Richard the dutiful son
Madam, I recommend me to you as heartily as is to me possible, beseeching you in my most humble and effectual wise [manner] of your daily blessing to my singular comfort and defence in my need. And madam I heartily beseech you that I may often hear from you to my comfort…And I pray God send you the accomplishment of your noble desires.
Written at Pontefract the third day of June with the hand of your most humble son, Ricardus Rex.
This somewhat curious letter was written to his mother, Cecily Neville. It could be interpreted in several ways, but suffice to say that Richard still held “proud Cis” in high regard.
Richard and religion
[release me] from the affliction, temptation, grief, sickness, necessity and danger in which I stand, and give me counsel … deign to free me from every tribulation, sorrow and trouble in which I am placed and from all the plots of my enemies … deign to assuage, turn aside, destroy and bring to nothing the hatred they bear towards me. I ask you, most gentle Lord Jesus Christ, to keep me, thy servant King Richard, and defend me from all evil … and from all peril past, present and to come … and deign always to deliver and help me.

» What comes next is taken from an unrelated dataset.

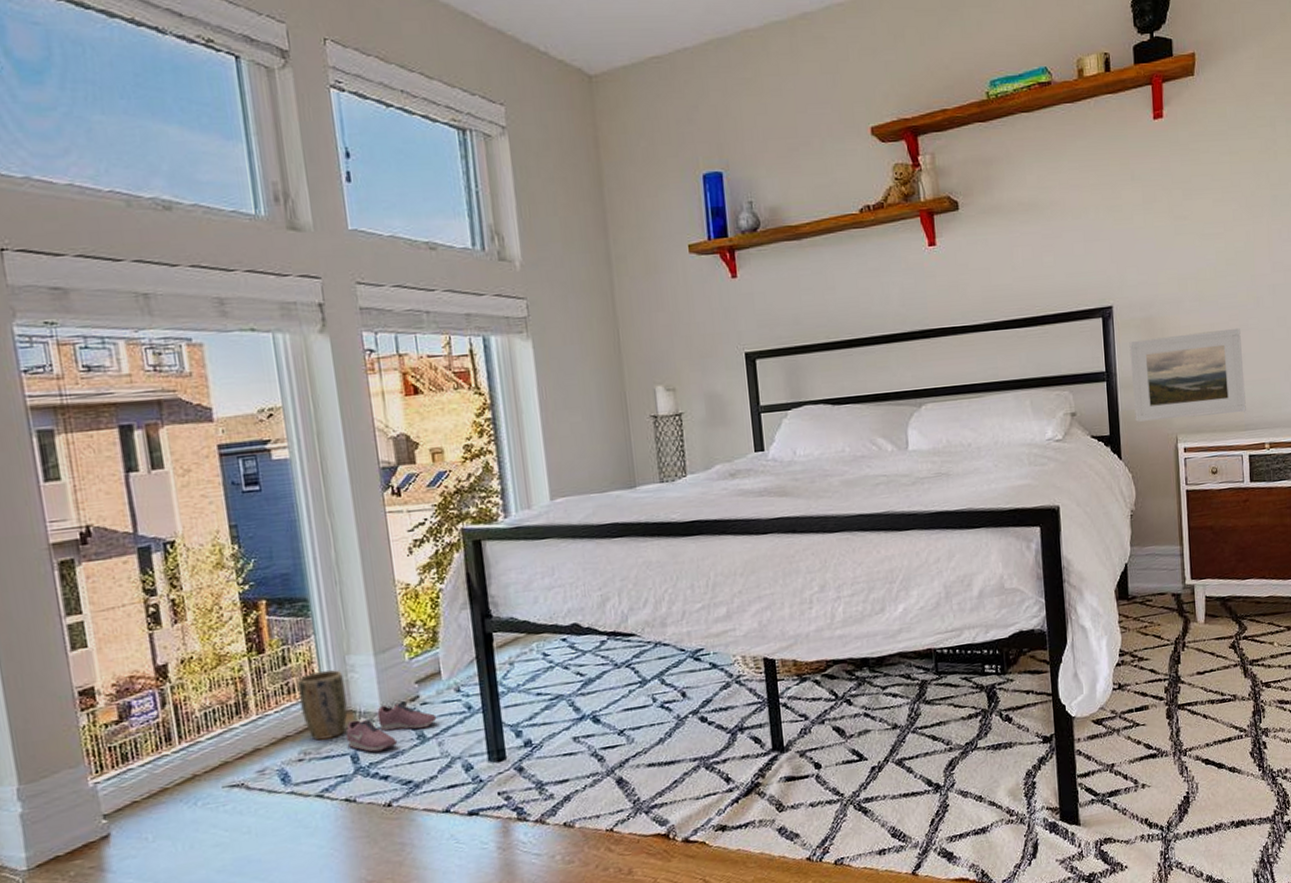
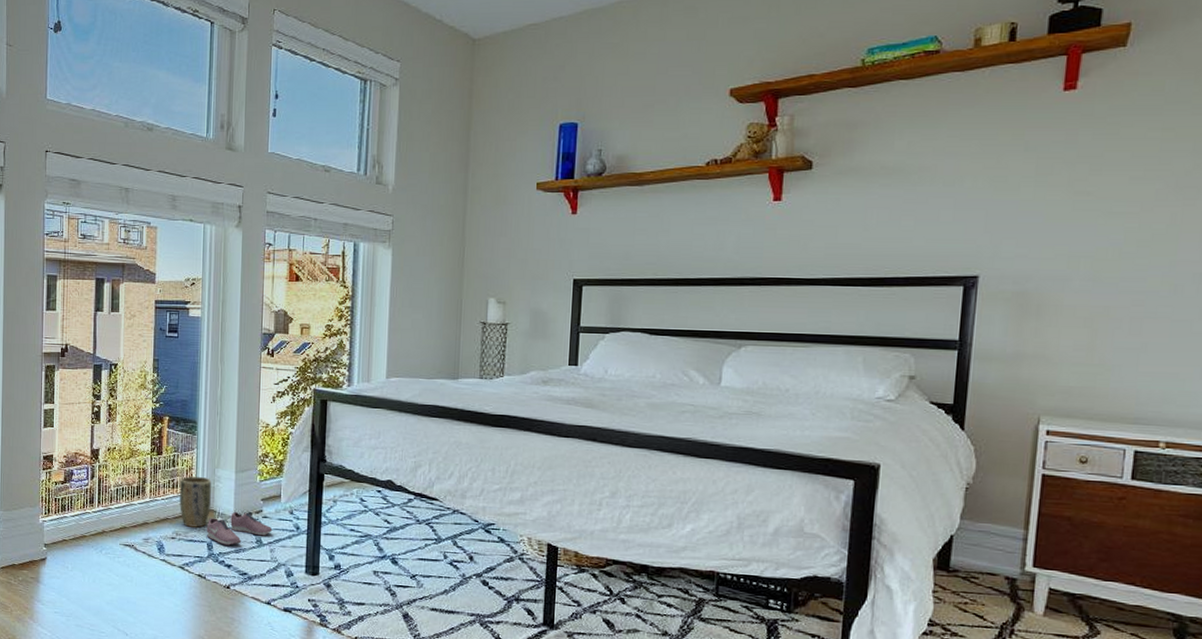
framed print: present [1129,327,1246,422] -> none [988,313,1145,405]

This is Richard’s personal prayer in his treasured Book of Hours. Richard’s critics have dismissed his piety, which is said to have increased after he became king, as hypocritical and designed to improve his reputation, but this is short-sighted to say the least. Richard’s appeals for divine intervention show his human frailty, this was a man like any other, who could fear for his life and his eternal soul.

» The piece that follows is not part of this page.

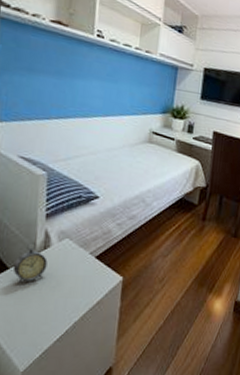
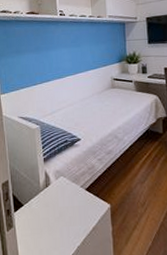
alarm clock: present [12,241,48,285] -> none [26,182,50,218]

Richard the grieving father
The Croyland Chronicle writer observed that ‘you might have seen his father and mother in a state almost bordering on madness, by reason of their sudden grief’, after news reached Richard and his wife Queen Anne at Nottingham Castle of their son’s death. Richard would call Nottingham his “castle of care” thereafter.
Richard the dreamer
‘I would like my kingdom and land to lie where the land and kingdom of the king of Hungary lies, on the Turkish frontier itself. Then I would certainly, with my own people alone, without the help of other kings, princes or lords, properly drive away not only the Turks, but all my enemies and opponents.’

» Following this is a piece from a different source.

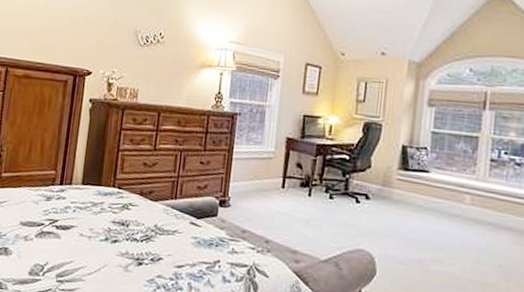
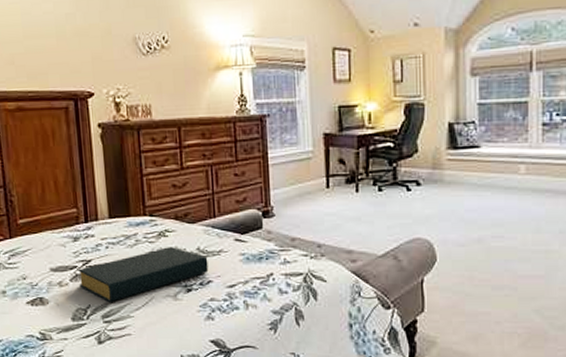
hardback book: none [41,219,163,263] -> present [77,247,209,302]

This was in response to Niclas von Popplau, who told him of how the troops of the King of Hungary and the Emperor had defeated the Turks ‘before St Martin’s Day 1483’. The idea is a little reminiscent of the grand military dreams of his great-nephew Henry VIII.
Richard the Comedian
Letters announcing Richard’s accession had been sent to the monarchs of Europe, but the reply from Louis of France, as David Baldwin says, betrayed his feelings by it’s brevity
My lord and cousin, – I have seen the letters that you have written to me by your herald Blanc Sanglier, and thank you for the news of which you have apprised me. And if I can do you any service I will do it with very good will, for I desire to have your friendship. And farewell, my lord and cousin. Written at Montilz lez Tours, the 21st day of July.
In what may be the only evidence of his sense of humour that had survived, Richard replied
My lord, my cousin, I have seen the letters you have sent me by Buckingham herald, whereby I understand that you wish to have my amity, of which I am very glad, in good form and manner; for I do not mean to break such truces as have hitherto been concluded between the late king of most noble memory, my brother deceased, and you, for the term of the same…Upon which matter, in order that my said subjects and merchants be not deceived under the shadow of the same, I pray you that by my servant, this bearer, one of the grooms of my stable, you will let me know by writing your full intention, and at the same time if you desire anything that I can do for you, that I may do it with good will. And farewell, my lord my cousin.
The use of such a lowly envoy made Richard’s feelings plain. Unfortunately we don’t know if Louis ever received the letter, Richard sent the letter on the 18th of August and Louis died on the 30th of August. It does display Richard’s seemingly wry sense of humour.